I recently had a conversation with a new friend who moved to the Twin Cities to pursue a dream. Her dream was to live close to one of her children (the other is across the country on her own adventure) and her future grandchild. In this huge step of faith, she had to leave behind the home and city she’s always known, a job and supervisor she loved, and enter into a long-distance relationship with her husband, a professor who stayed behind to finish the school year, about six hours away. As we talked, she confessed that she feels so lost all the time and so lonely (even with the help of Google Maps).
I told her that it might surprise her, but in many ways I could relate. After graduating from St. Cloud State University and getting married, my new husband and I moved to the Twin Cities, away from the friends who knew us best and a great church, all for the accessibility to better job opportunities. No one could have prepared me for the loneliness and sadness that first year would hold. I missed my community, my friends, Bible study, church, and the rhythm of life that I’d developed.
As she wondered if she had made the wrong decision to follow her dream, I found God speaking through me that indeed she had made the right decision. Unfortunately, transition isn’t any easier just because you know it was the right thing to enter into.
For those of you who are familiar, when you want to plant something in your garden or yard, you usually transplant it from someone else’s home or your local nursery in one of those flimsy plastic containers with too-large holes for drainage in the bottom. I told her that although we trust the One who uprooted us, it stinks to be stuffed into an ugly, barely useful container. And it probably stinks even more not to know where we’re going to be planted next.

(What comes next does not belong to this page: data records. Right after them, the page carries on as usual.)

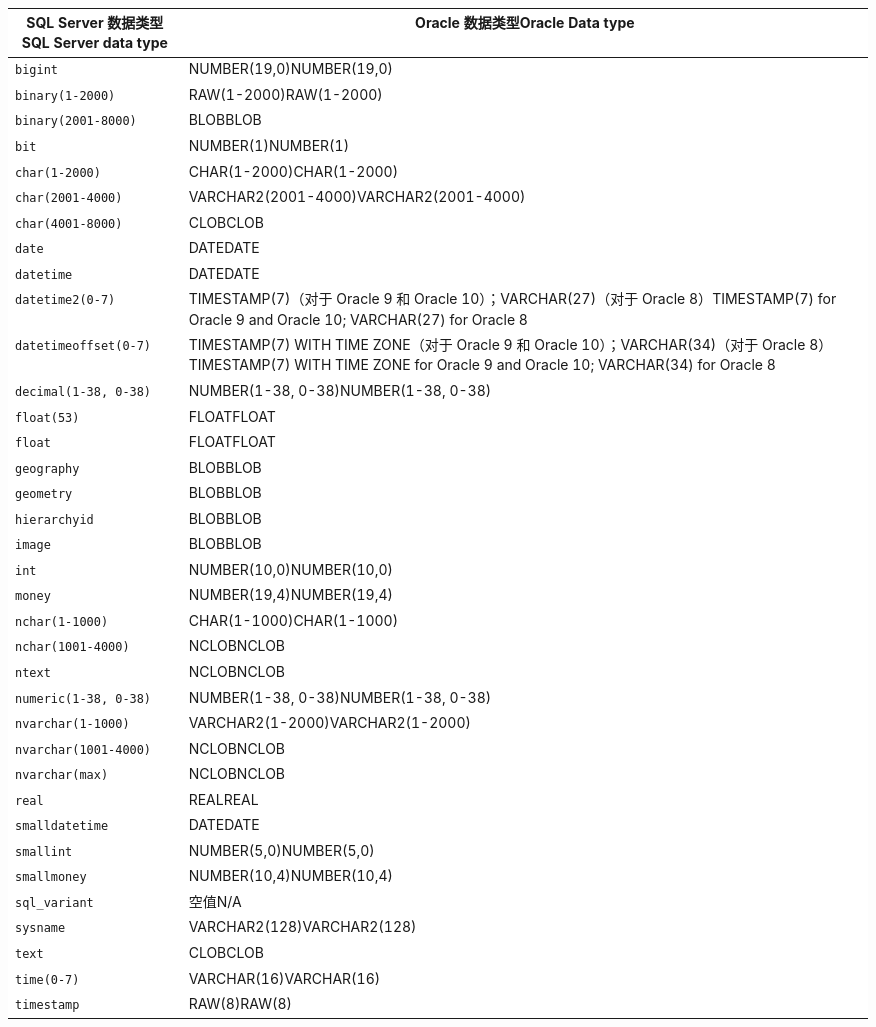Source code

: |<span data-ttu-id="3e220-189">SQL Server 数据类型</span><span class="sxs-lookup"><span data-stu-id="3e220-189">SQL Server data type</span></span>|<span data-ttu-id="3e220-190">Oracle 数据类型</span><span class="sxs-lookup"><span data-stu-id="3e220-190">Oracle Data type</span></span>|  
|--------------------------|----------------------|  
|`bigint`|<span data-ttu-id="3e220-191">NUMBER(19,0)</span><span class="sxs-lookup"><span data-stu-id="3e220-191">NUMBER(19,0)</span></span>|  
|`binary(1-2000)`|<span data-ttu-id="3e220-192">RAW(1-2000)</span><span class="sxs-lookup"><span data-stu-id="3e220-192">RAW(1-2000)</span></span>|  
|`binary(2001-8000)`|<span data-ttu-id="3e220-193">BLOB</span><span class="sxs-lookup"><span data-stu-id="3e220-193">BLOB</span></span>|  
|`bit`|<span data-ttu-id="3e220-194">NUMBER(1)</span><span class="sxs-lookup"><span data-stu-id="3e220-194">NUMBER(1)</span></span>|  
|`char(1-2000)`|<span data-ttu-id="3e220-195">CHAR(1-2000)</span><span class="sxs-lookup"><span data-stu-id="3e220-195">CHAR(1-2000)</span></span>|  
|`char(2001-4000)`|<span data-ttu-id="3e220-196">VARCHAR2(2001-4000)</span><span class="sxs-lookup"><span data-stu-id="3e220-196">VARCHAR2(2001-4000)</span></span>|  
|`char(4001-8000)`|<span data-ttu-id="3e220-197">CLOB</span><span class="sxs-lookup"><span data-stu-id="3e220-197">CLOB</span></span>|  
|`date`|<span data-ttu-id="3e220-198">DATE</span><span class="sxs-lookup"><span data-stu-id="3e220-198">DATE</span></span>|  
|`datetime`|<span data-ttu-id="3e220-199">DATE</span><span class="sxs-lookup"><span data-stu-id="3e220-199">DATE</span></span>|  
|`datetime2(0-7)`|<span data-ttu-id="3e220-200">TIMESTAMP(7)（对于 Oracle 9 和 Oracle 10）；VARCHAR(27)（对于 Oracle 8）</span><span class="sxs-lookup"><span data-stu-id="3e220-200">TIMESTAMP(7) for Oracle 9 and Oracle 10; VARCHAR(27) for Oracle 8</span></span>|  
|`datetimeoffset(0-7)`|<span data-ttu-id="3e220-201">TIMESTAMP(7) WITH TIME ZONE（对于 Oracle 9 和 Oracle 10）；VARCHAR(34)（对于 Oracle 8）</span><span class="sxs-lookup"><span data-stu-id="3e220-201">TIMESTAMP(7) WITH TIME ZONE for Oracle 9 and Oracle 10; VARCHAR(34) for Oracle 8</span></span>|  
|`decimal(1-38, 0-38)`|<span data-ttu-id="3e220-202">NUMBER(1-38, 0-38)</span><span class="sxs-lookup"><span data-stu-id="3e220-202">NUMBER(1-38, 0-38)</span></span>|  
|`float(53)`|<span data-ttu-id="3e220-203">FLOAT</span><span class="sxs-lookup"><span data-stu-id="3e220-203">FLOAT</span></span>|  
|`float`|<span data-ttu-id="3e220-204">FLOAT</span><span class="sxs-lookup"><span data-stu-id="3e220-204">FLOAT</span></span>|  
|`geography`|<span data-ttu-id="3e220-205">BLOB</span><span class="sxs-lookup"><span data-stu-id="3e220-205">BLOB</span></span>|  
|`geometry`|<span data-ttu-id="3e220-206">BLOB</span><span class="sxs-lookup"><span data-stu-id="3e220-206">BLOB</span></span>|  
|`hierarchyid`|<span data-ttu-id="3e220-207">BLOB</span><span class="sxs-lookup"><span data-stu-id="3e220-207">BLOB</span></span>|  
|`image`|<span data-ttu-id="3e220-208">BLOB</span><span class="sxs-lookup"><span data-stu-id="3e220-208">BLOB</span></span>|  
|`int`|<span data-ttu-id="3e220-209">NUMBER(10,0)</span><span class="sxs-lookup"><span data-stu-id="3e220-209">NUMBER(10,0)</span></span>|  
|`money`|<span data-ttu-id="3e220-210">NUMBER(19,4)</span><span class="sxs-lookup"><span data-stu-id="3e220-210">NUMBER(19,4)</span></span>|  
|`nchar(1-1000)`|<span data-ttu-id="3e220-211">CHAR(1-1000)</span><span class="sxs-lookup"><span data-stu-id="3e220-211">CHAR(1-1000)</span></span>|  
|`nchar(1001-4000)`|<span data-ttu-id="3e220-212">NCLOB</span><span class="sxs-lookup"><span data-stu-id="3e220-212">NCLOB</span></span>|  
|`ntext`|<span data-ttu-id="3e220-213">NCLOB</span><span class="sxs-lookup"><span data-stu-id="3e220-213">NCLOB</span></span>|  
|`numeric(1-38, 0-38)`|<span data-ttu-id="3e220-214">NUMBER(1-38, 0-38)</span><span class="sxs-lookup"><span data-stu-id="3e220-214">NUMBER(1-38, 0-38)</span></span>|  
|`nvarchar(1-1000)`|<span data-ttu-id="3e220-215">VARCHAR2(1-2000)</span><span class="sxs-lookup"><span data-stu-id="3e220-215">VARCHAR2(1-2000)</span></span>|  
|`nvarchar(1001-4000)`|<span data-ttu-id="3e220-216">NCLOB</span><span class="sxs-lookup"><span data-stu-id="3e220-216">NCLOB</span></span>|  
|`nvarchar(max)`|<span data-ttu-id="3e220-217">NCLOB</span><span class="sxs-lookup"><span data-stu-id="3e220-217">NCLOB</span></span>|  
|`real`|<span data-ttu-id="3e220-218">REAL</span><span class="sxs-lookup"><span data-stu-id="3e220-218">REAL</span></span>|  
|`smalldatetime`|<span data-ttu-id="3e220-219">DATE</span><span class="sxs-lookup"><span data-stu-id="3e220-219">DATE</span></span>|  
|`smallint`|<span data-ttu-id="3e220-220">NUMBER(5,0)</span><span class="sxs-lookup"><span data-stu-id="3e220-220">NUMBER(5,0)</span></span>|  
|`smallmoney`|<span data-ttu-id="3e220-221">NUMBER(10,4)</span><span class="sxs-lookup"><span data-stu-id="3e220-221">NUMBER(10,4)</span></span>|  
|`sql_variant`|<span data-ttu-id="3e220-222">空值</span><span class="sxs-lookup"><span data-stu-id="3e220-222">N/A</span></span>|  
|`sysname`|<span data-ttu-id="3e220-223">VARCHAR2(128)</span><span class="sxs-lookup"><span data-stu-id="3e220-223">VARCHAR2(128)</span></span>|  
|`text`|<span data-ttu-id="3e220-224">CLOB</span><span class="sxs-lookup"><span data-stu-id="3e220-224">CLOB</span></span>|  
|`time(0-7)`|<span data-ttu-id="3e220-225">VARCHAR(16)</span><span class="sxs-lookup"><span data-stu-id="3e220-225">VARCHAR(16)</span></span>|  
|`timestamp`|<span data-ttu-id="3e220-226">RAW(8)</span><span class="sxs-lookup"><span data-stu-id="3e220-226">RAW(8)</span></span>|  
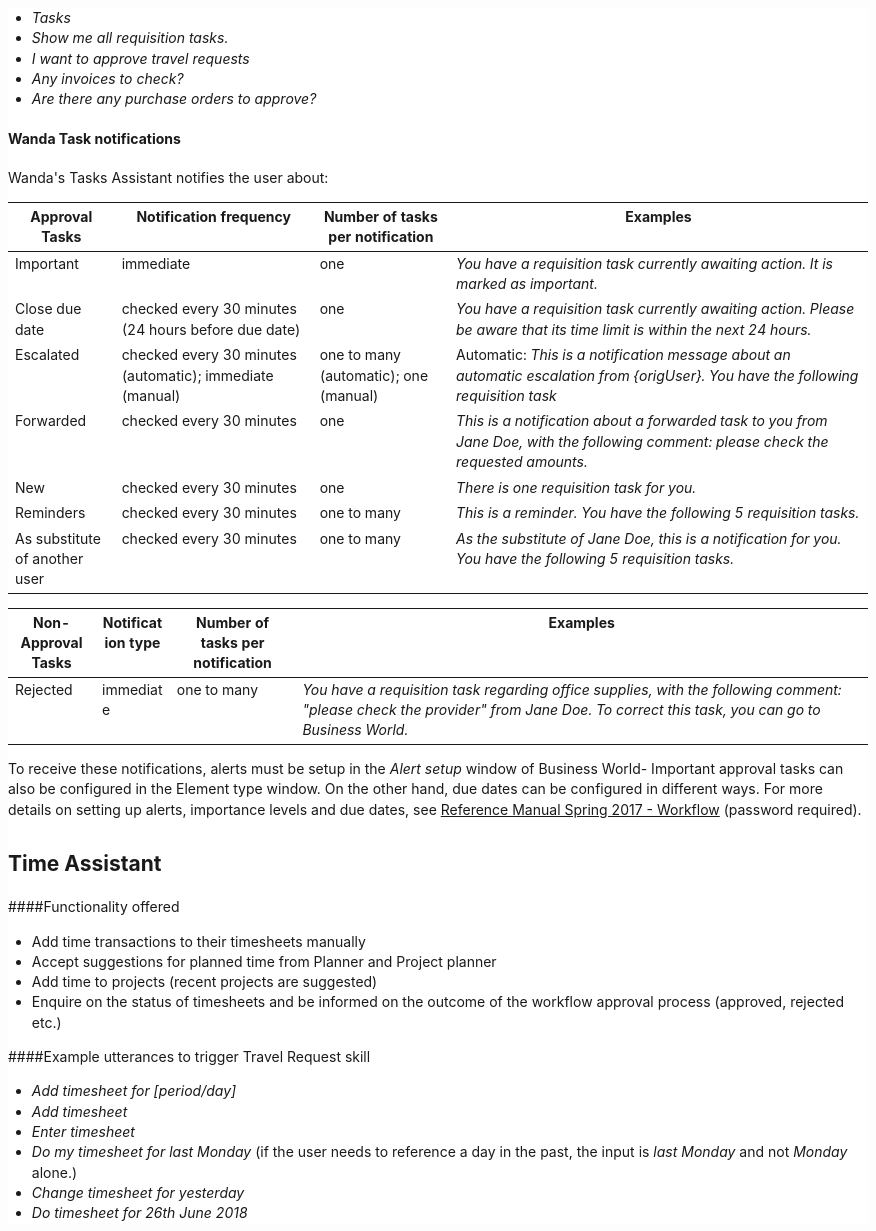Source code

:-	_Tasks_
-	_Show me all requisition tasks._
-	_I want to approve travel requests_
-	_Any invoices to check?_
-	_Are there any purchase orders to approve?_

#### Wanda Task notifications

Wanda's Tasks Assistant notifies the user about: 

| Approval Tasks				| Notification frequency								   |Number of tasks per notification       |Examples						|
| ------------------------------|----------------------------------------------------------|---------------------------------------|--------------------------------|
| Important						| immediate												   | one								   |_You have a requisition task currently awaiting action. It is marked as important._|
| Close due date				| checked every 30 minutes (24 hours before due date)	   | one								   |_You have a requisition task currently awaiting action. Please be aware that its time limit is within the next 24 hours._|
| Escalated						| checked every 30 minutes (automatic); immediate (manual) | one to many (automatic); one (manual) |Automatic: _This is a notification message about an automatic escalation from {origUser}. You have the following requisition task_ |
| Forwarded						| checked every 30 minutes								   | one								   | _This is a notification about a forwarded task to you from *Jane Doe*, with the following comment: *please check the requested amounts*._ |
| New							| checked every 30 minutes								   | one								   |_There is one requisition task for you._ |
| Reminders						| checked every 30 minutes								   | one to many						   |_This is a reminder. You have the following 5 requisition tasks._|
| As substitute of another user | checked every 30 minutes								   | one to many						   |_As the substitute of *Jane Doe*, this is a notification for you. You have the following 5 requisition tasks._|


| Non-Approval Tasks			| Notification type  |Number of tasks per notification  |Examples					    	|
| ------------------------------|--------------------|----------------------------------|-----------------------------------|
| Rejected						| immediate			 | one to many					    | _You have a requisition task regarding office supplies, with the following comment: "please check the provider" from Jane Doe. To correct this task, you can go to Business World._ |

To receive these notifications, alerts must be setup in the _Alert setup_ window of Business World- Important approval tasks can also be configured in the Element type window. On the other hand, due dates can be configured in different ways. For more details on setting up alerts, importance levels and due dates, see [Reference Manual Spring 2017 - Workflow](http://abwdocs.agresso.no/Restricted/Docs/CustDocSpring2017/Spring2017/RefMan_Workflow_Spring2017.pdf) (password required). 

## Time Assistant

####Functionality offered

- Add time transactions to their timesheets manually
- Accept suggestions for planned time from Planner and Project planner
- Add time to projects (recent projects are suggested)
- Enquire on the status of timesheets and be informed on the outcome of the workflow approval process (approved, rejected etc.) 

####Example utterances to trigger Travel Request skill

-	_Add timesheet for [period/day]_
-	_Add timesheet_
-	_Enter timesheet_
-	_Do my timesheet for last Monday_ (if the user needs to reference a day in the past, the input is _last Monday_ and not _Monday_ alone.)
-	_Change timesheet for yesterday_
-	_Do timesheet for 26th June 2018_
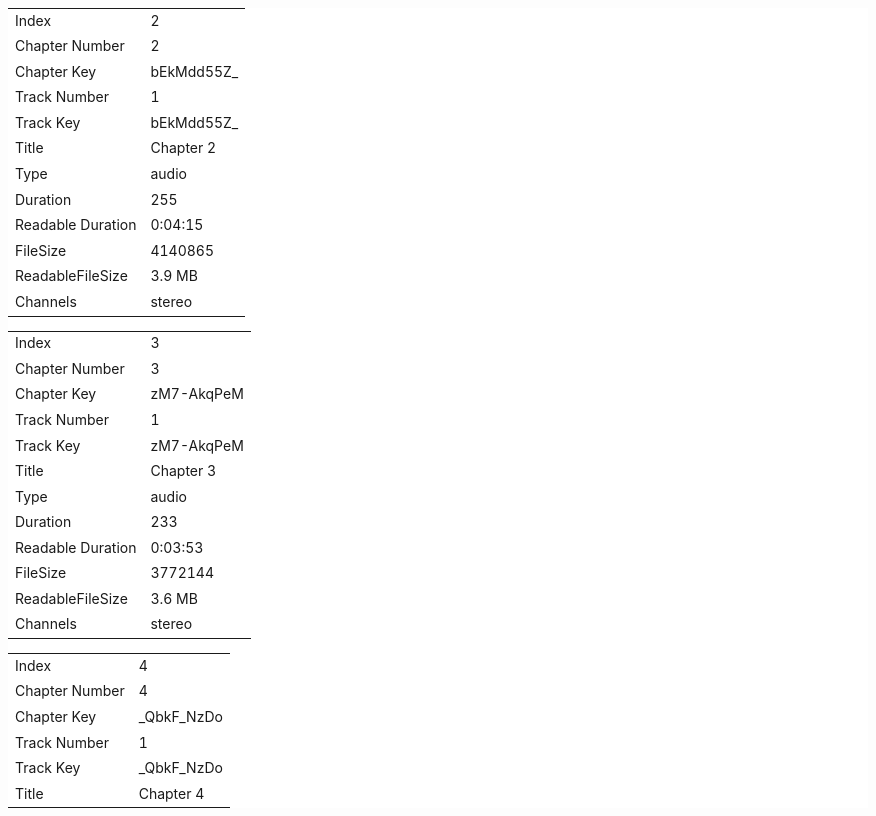 |  |  |
| - | - |
| Index | 2 |
| Chapter Number | 2 |
| Chapter Key | bEkMdd55Z_ |
| Track Number | 1 |
| Track Key | bEkMdd55Z_ |
| Title | Chapter 2 |
| Type | audio |
| Duration | 255 |
| Readable Duration | 0:04:15 |
| FileSize | 4140865 |
| ReadableFileSize | 3.9 MB |
| Channels | stereo |

|  |  |
| - | - |
| Index | 3 |
| Chapter Number | 3 |
| Chapter Key | zM7-AkqPeM |
| Track Number | 1 |
| Track Key | zM7-AkqPeM |
| Title | Chapter 3 |
| Type | audio |
| Duration | 233 |
| Readable Duration | 0:03:53 |
| FileSize | 3772144 |
| ReadableFileSize | 3.6 MB |
| Channels | stereo |

|  |  |
| - | - |
| Index | 4 |
| Chapter Number | 4 |
| Chapter Key | _QbkF_NzDo |
| Track Number | 1 |
| Track Key | _QbkF_NzDo |
| Title | Chapter 4 |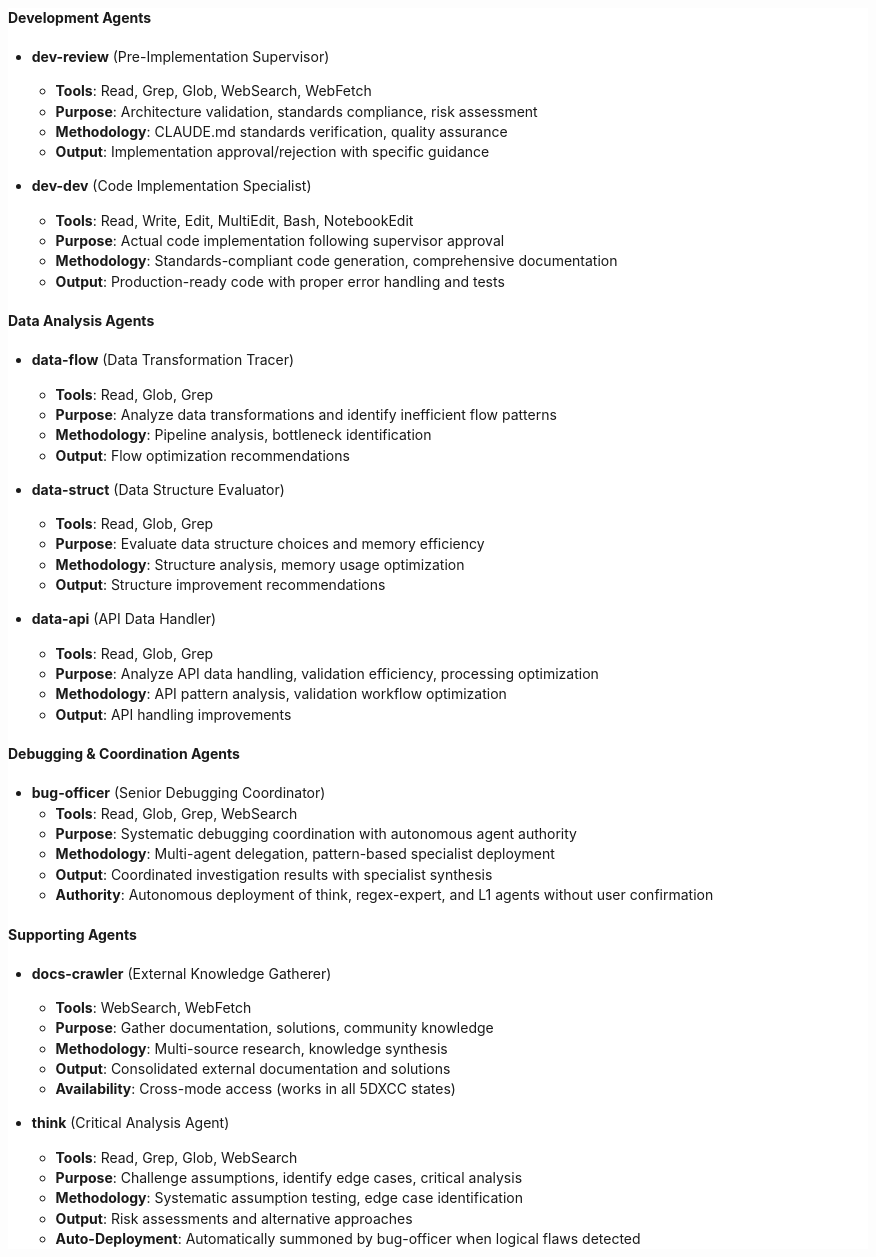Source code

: #### Development Agents
- **dev-review** (Pre-Implementation Supervisor)
  - **Tools**: Read, Grep, Glob, WebSearch, WebFetch
  - **Purpose**: Architecture validation, standards compliance, risk assessment
  - **Methodology**: CLAUDE.md standards verification, quality assurance
  - **Output**: Implementation approval/rejection with specific guidance

- **dev-dev** (Code Implementation Specialist)
  - **Tools**: Read, Write, Edit, MultiEdit, Bash, NotebookEdit
  - **Purpose**: Actual code implementation following supervisor approval
  - **Methodology**: Standards-compliant code generation, comprehensive documentation
  - **Output**: Production-ready code with proper error handling and tests

#### Data Analysis Agents
- **data-flow** (Data Transformation Tracer)
  - **Tools**: Read, Glob, Grep
  - **Purpose**: Analyze data transformations and identify inefficient flow patterns
  - **Methodology**: Pipeline analysis, bottleneck identification
  - **Output**: Flow optimization recommendations

- **data-struct** (Data Structure Evaluator)
  - **Tools**: Read, Glob, Grep
  - **Purpose**: Evaluate data structure choices and memory efficiency
  - **Methodology**: Structure analysis, memory usage optimization
  - **Output**: Structure improvement recommendations

- **data-api** (API Data Handler)
  - **Tools**: Read, Glob, Grep
  - **Purpose**: Analyze API data handling, validation efficiency, processing optimization
  - **Methodology**: API pattern analysis, validation workflow optimization
  - **Output**: API handling improvements

#### Debugging & Coordination Agents
- **bug-officer** (Senior Debugging Coordinator)
  - **Tools**: Read, Glob, Grep, WebSearch
  - **Purpose**: Systematic debugging coordination with autonomous agent authority
  - **Methodology**: Multi-agent delegation, pattern-based specialist deployment
  - **Output**: Coordinated investigation results with specialist synthesis
  - **Authority**: Autonomous deployment of think, regex-expert, and L1 agents without user confirmation

#### Supporting Agents
- **docs-crawler** (External Knowledge Gatherer)
  - **Tools**: WebSearch, WebFetch
  - **Purpose**: Gather documentation, solutions, community knowledge
  - **Methodology**: Multi-source research, knowledge synthesis
  - **Output**: Consolidated external documentation and solutions
  - **Availability**: Cross-mode access (works in all 5DXCC states)

- **think** (Critical Analysis Agent)
  - **Tools**: Read, Grep, Glob, WebSearch
  - **Purpose**: Challenge assumptions, identify edge cases, critical analysis
  - **Methodology**: Systematic assumption testing, edge case identification
  - **Output**: Risk assessments and alternative approaches
  - **Auto-Deployment**: Automatically summoned by bug-officer when logical flaws detected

The longer you’re in transition, the more the soil starts to fall away from your roots, making you feel naked and even more alone. The familiar things that have always been there fall away, but that also makes room for the roots to continue to grow and become stronger while the plant waits for the transition from the ground in one place to another. I think the same is true for us in our walks with God.
While longing for the end of the transition, you can get used to the extra room that the fallen-away soil gives you; maybe it’s more independence, freedom to explore your new surroundings and settle in just a bit. Mostly, though, I think you long for solid ground to be under you again. At least, I do.
When it’s finally time to be planted again, the gardener has to dig deep and wide enough to create even more space for the plant to grow into its new home. Then the gardener squeezes the sides of the planter to fully release the plant from its temporary home, securing it in solid ground again.
Sometimes the preparation and squeezing process feels like it lasts forever, but trust me, it means you’ll be planted soon.
I reminded my friend that once her grandbaby is born, one more piece will fall into place. Then the school year will wrap up and her husband will join her. They will sell their old home, and she will get to help choose a new one—one that she can see herself growing into and filling with beauty. Though the waiting in the insufficient pot is painful and feels so isolating, she’s not alone and neither are you.
The more we are honest with each other, the more we find people who either are in the same place we are or we meet people who have trusted the Master Gardener and made it through a really tough transition.
I think it is in this way that God prepares us to bloom where he plants us, and reminds us of how very much we need him through the entire process. I’m so thankful for God’s sweet reminders, as I needed this message so much.
May the difficulties of transition not consume your heart or cause you to be anxious, but rather, be filled with the joy of the Lord and thankfulness that he will always finish the work he begins in us.